**Task details**: Report each line in the rows below that contains the string "region".

**Material shown**:
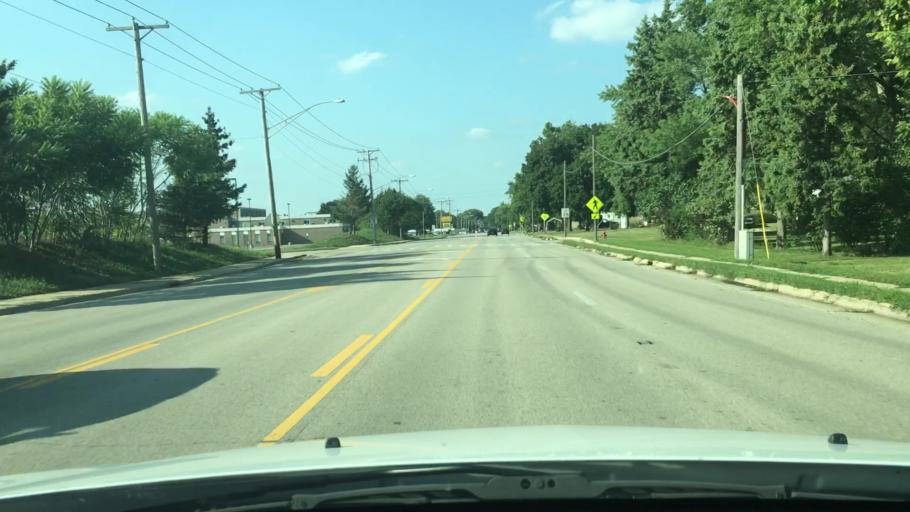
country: US
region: Illinois
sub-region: DeKalb County
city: DeKalb
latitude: 41.9089
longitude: -88.7535
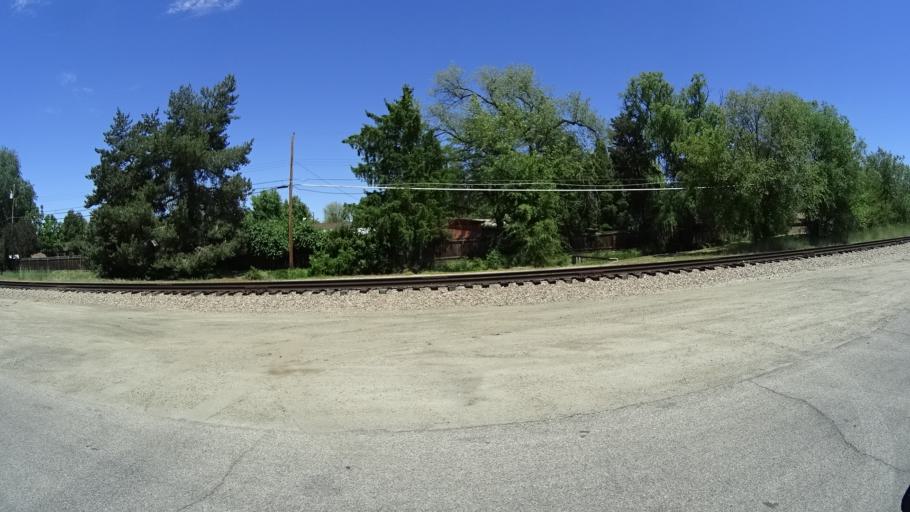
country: US
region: Idaho
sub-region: Ada County
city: Garden City
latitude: 43.6043
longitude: -116.2251
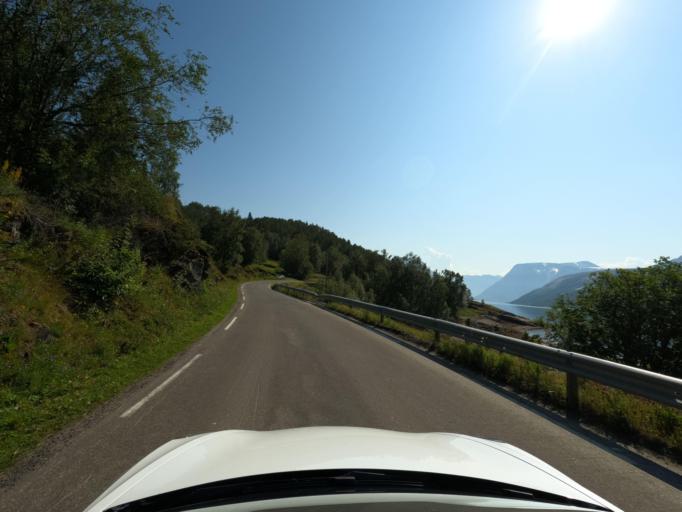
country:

**Completed exercise**:
region: Illinois
sub-region: DeKalb County
region: Idaho
sub-region: Ada County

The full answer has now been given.